Sometimes you might not be really sure why you ended up working with a certain technology. Here at Netguru, we have several cases of people switching software development technology (read about Jakub’s and Małgorzata’s adventures) or even their whole area of interest (read about Dominik’s experience). That takes a lot of courage, but is it really worth it? So, here comes my answer to this question based on my own career twist.
The main factor in my case was the university I was attending, the faculty of Automatic Control and Robotics, to be precise. During my time there, I dealt with a mix of hardware and software quite frequently and liked both. But as it often happens, people simply tend to gravitate towards one area in particular. I ended up going down the software route and started working as a C++ developer soon after discovering it. At the same time, though, I still enjoyed getting stuck into hardware and wasn’t quite ready to abandon it just yet.
That’s why the next job I landed was low-level embedded systems programming with C. And I must say I liked it… not that much. A little bit later, I got involved with Python during one particular project at the university and the fact that I really took to it as a scripting language got me thinking. Some time later, I discovered Ruby, used it for my MSc and started to think about going pro!
The first thing that rears its head is doubt. Is it what I really want or just a temporary fascination?

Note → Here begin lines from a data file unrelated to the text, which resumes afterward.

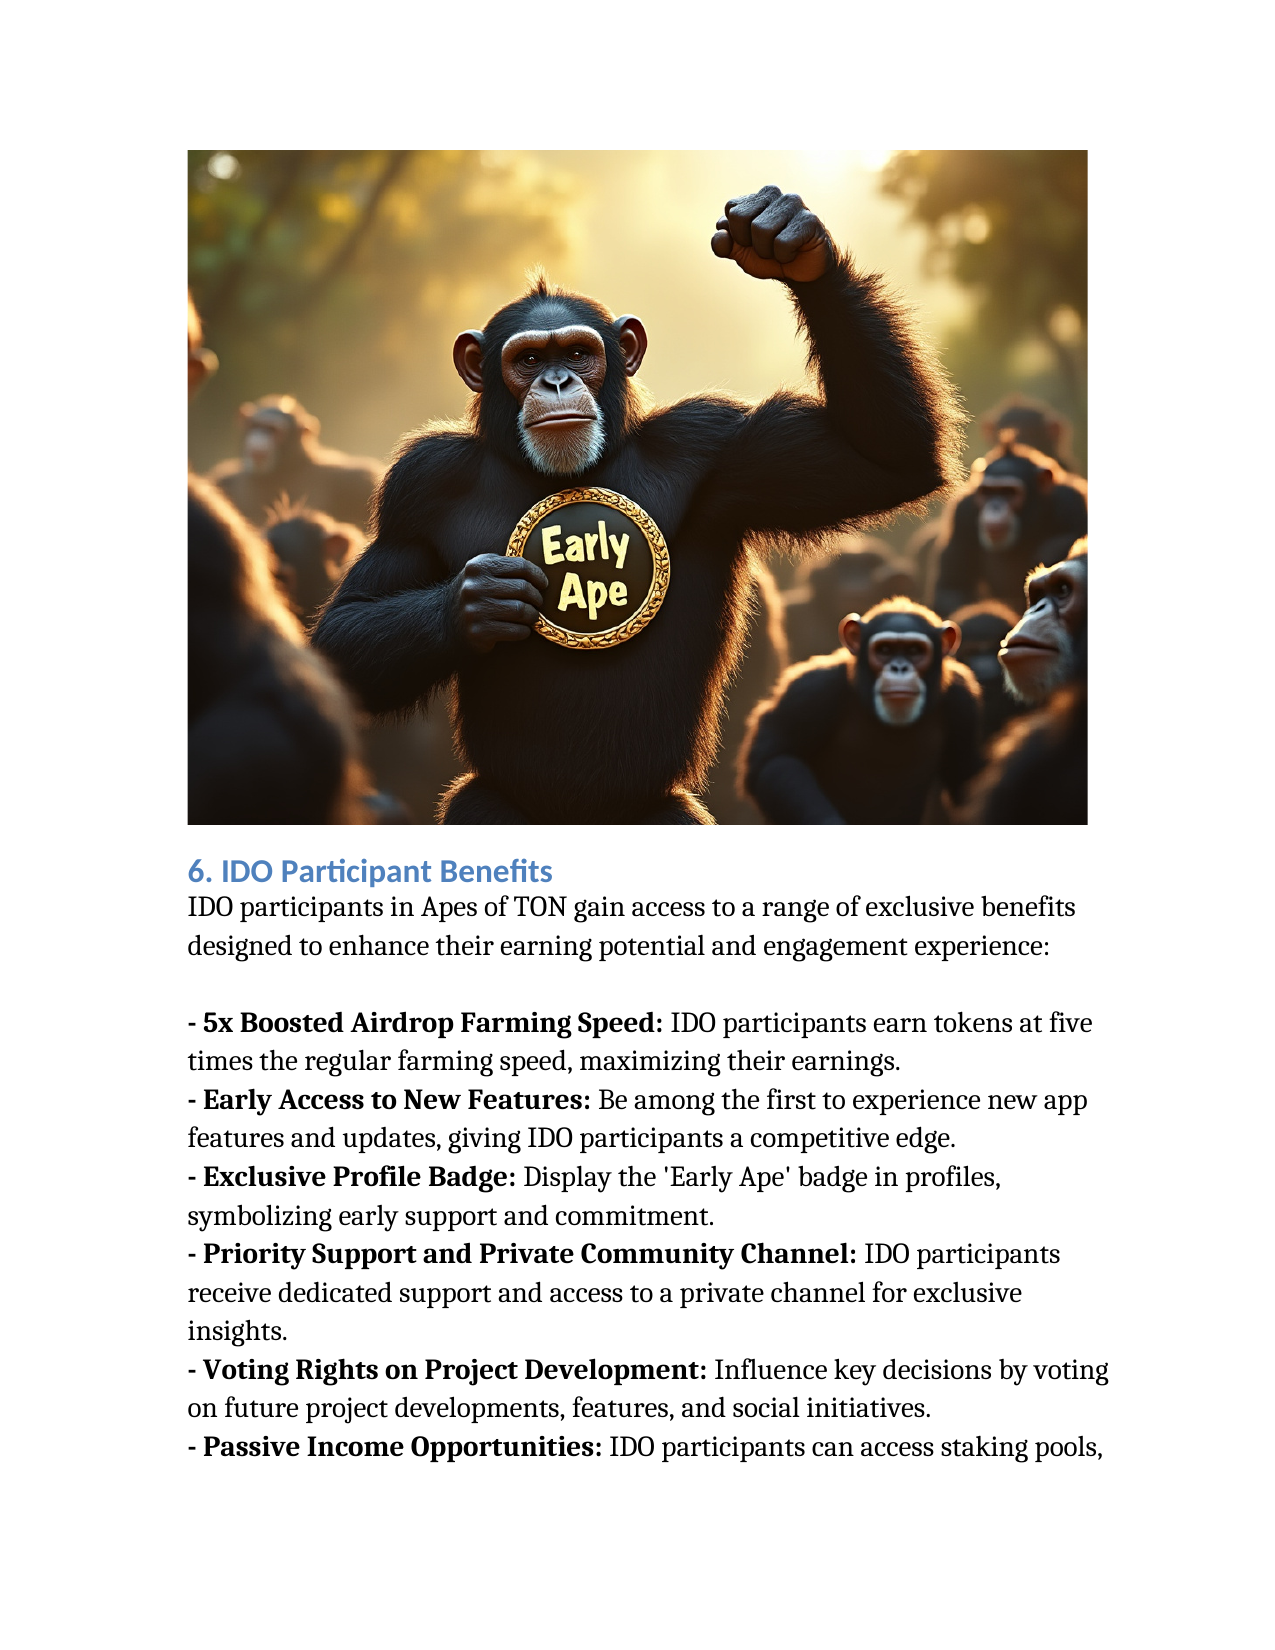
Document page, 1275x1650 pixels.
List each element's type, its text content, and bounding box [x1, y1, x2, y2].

text IDO participants in Apes of TON gain access to a range of exclusive benefits designed to enhance their earning potential and engagement experience: - 5x Boosted Airdrop Farming Speed: IDO participants earn tokens at five times the regular farming speed, maximizing their earnings. - Early Access to New Features: Be among the first to experience new app features and updates, giving IDO participants a competitive edge. - Exclusive Profile Badge: Display the 'Early Ape' badge in profiles, symbolizing early support and commitment. - Priority Support and Private Community Channel: IDO participants receive dedicated support and access to a private channel for exclusive insights. - Voting Rights on Project Development: Influence key decisions by voting on future project developments, features, and social initiatives. - Passive Income Opportunities: IDO participants can access staking pools, [187, 890, 1125, 1463]
subtitle 6. IDO Participant Benefits [187, 850, 1125, 890]
picture [187, 150, 1088, 825]
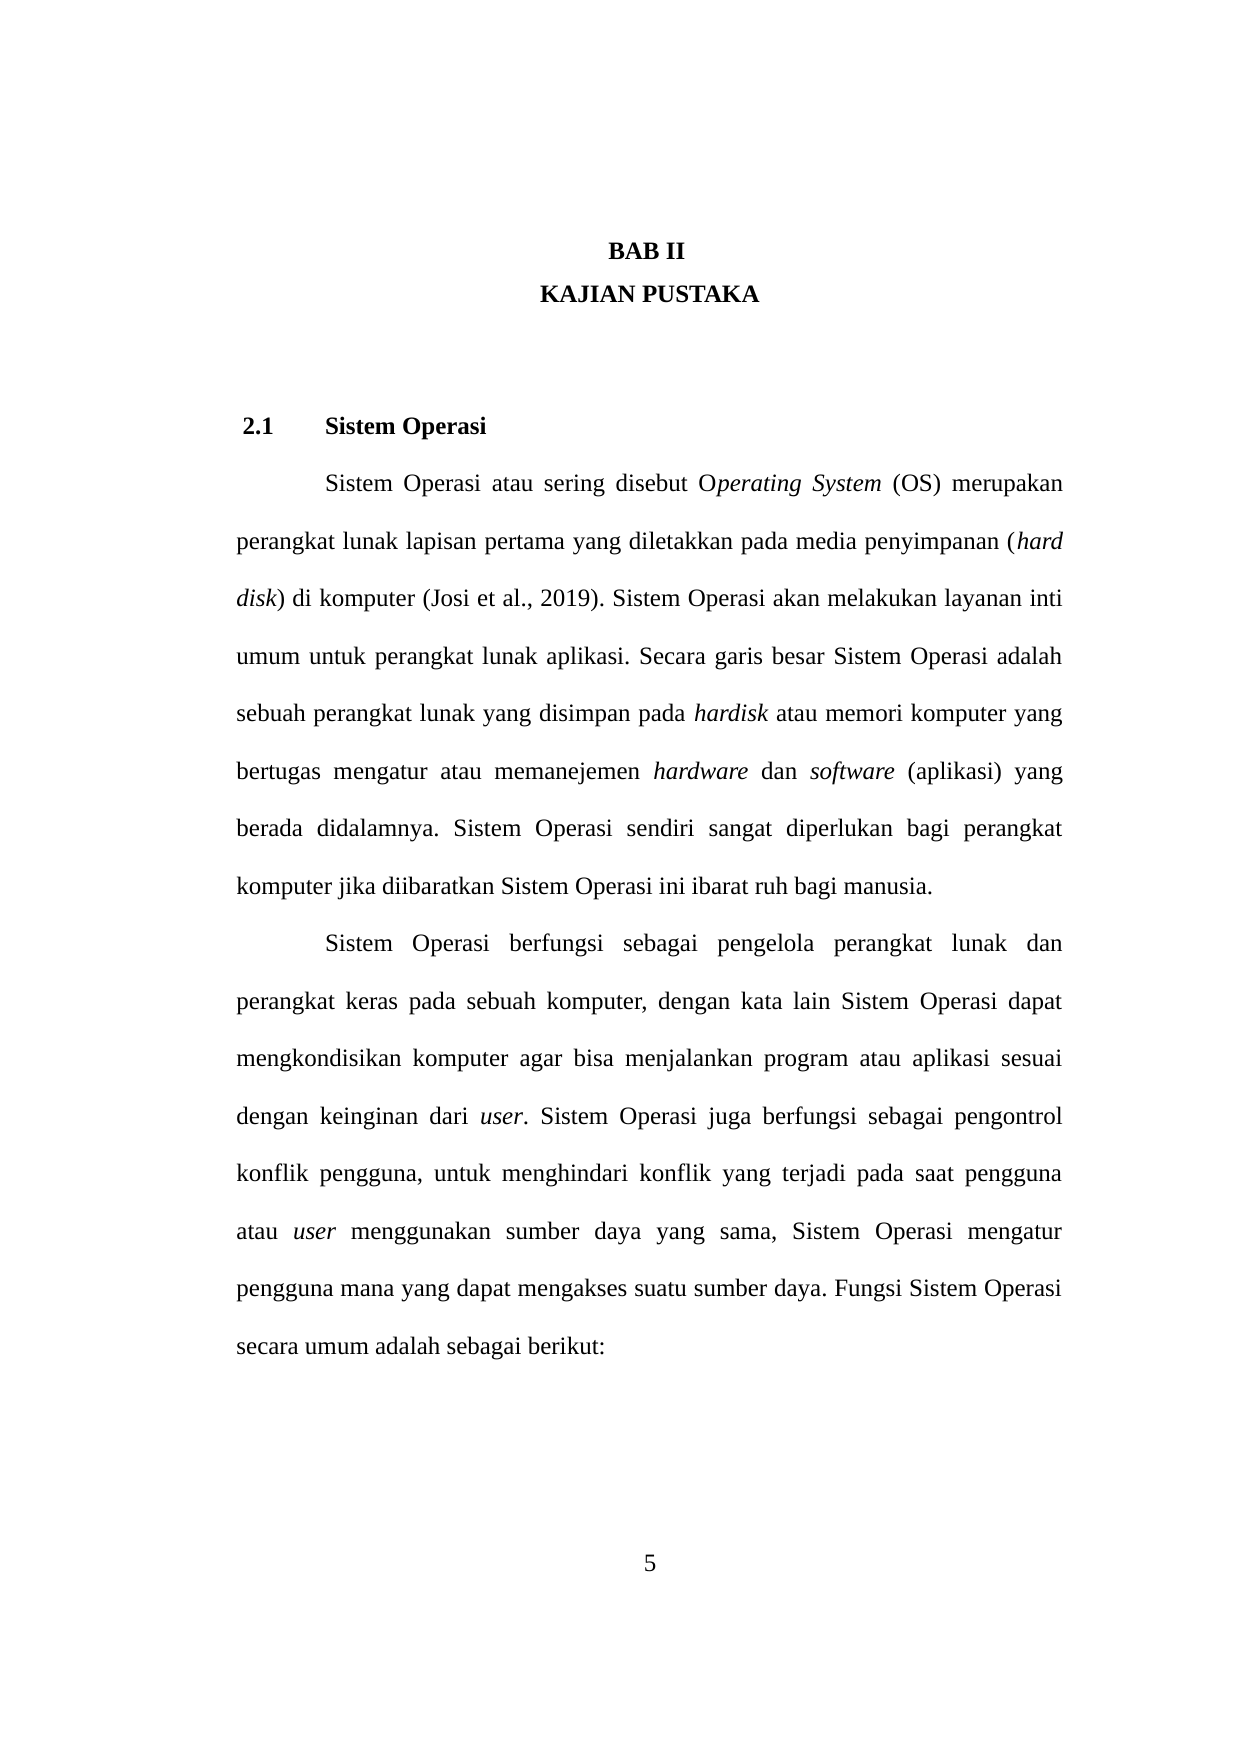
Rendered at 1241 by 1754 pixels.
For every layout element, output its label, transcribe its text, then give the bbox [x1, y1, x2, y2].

subtitle KAJIAN PUSTAKA [236, 236, 1063, 308]
subtitle Sistem Operasi [236, 411, 1063, 440]
text Sistem Operasi atau sering disebut Operating System (OS) merupakan perangkat lunak lapisan pertama yang diletakkan pada media penyimpanan (hard disk) di komputer (Josi et al., 2019)⁠. Sistem Operasi akan melakukan layanan inti umum untuk perangkat lunak aplikasi. Secara garis besar Sistem Operasi adalah sebuah perangkat lunak yang disimpan pada hardisk atau memori komputer yang bertugas mengatur atau memanejemen hardware dan software (aplikasi) yang berada didalamnya. Sistem Operasi sendiri sangat diperlukan bagi perangkat komputer jika diibaratkan Sistem Operasi ini ibarat ruh bagi manusia. [236, 468, 1063, 900]
text Sistem Operasi berfungsi sebagai pengelola perangkat lunak dan perangkat keras pada sebuah komputer, dengan kata lain Sistem Operasi dapat mengkondisikan komputer agar bisa menjalankan program atau aplikasi sesuai dengan keinginan dari user. Sistem Operasi juga berfungsi sebagai pengontrol konflik pengguna, untuk menghindari konflik yang terjadi pada saat pengguna atau user menggunakan sumber daya yang sama, Sistem Operasi mengatur pengguna mana yang dapat mengakses suatu sumber daya. Fungsi Sistem Operasi secara umum adalah sebagai berikut: [236, 928, 1063, 1360]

Next, you might be afraid of losing what you’ve already got. Unfortunately, there is really no getting away from the fact that you’ll be starting up again from the ground up. But, just to cheer you up, I have to say that it is way easier than learning the basics of software engineering from scratch.
Code reviews, continuous integration, version control systems and other favourites are just like - or almost - as you know them. All those good habits you picked up - writing clean code and tests - they’re also your allies now. Where it differs is obviously the syntax, which is the easy part. The real stumbling block could turn out to be your mindset. What I mean by that is your approach to writing code, e.g. the commonly used patterns.
Before all of that, you have to find time to get your head down and learn. After one weekend you might not be quite there yet, but it’s definitely a start. One thing is certain - the longer you wait, the harder it gets. If you are sure that it really is what you want, just go for it and don’t bother about any of the obstacles.
Why I am so sure when I say that? Because right now, as we speak, I am writing this blogpost, working as a Ruby on Rails Developer, and oh my… I like it! Was it hard? Maybe not the toughest thing I’ve ever done, but it did have its moments. Was I sure that it was going to work out? Not totally certain, but determined to make it happen.
Web development is a very dynamic field, which gives you a chance to work with the latest technologies, or even help to create them. I learn new things almost every day and it doesn’t seem that it is going to change anytime soon. I am not saying whether or not it’s for you or if you should do it. I just would like to sum it all up with one short sentence which, in my opinion, could be applicable to many aspects of our everyday lives: “if you want to change something, just go for it”.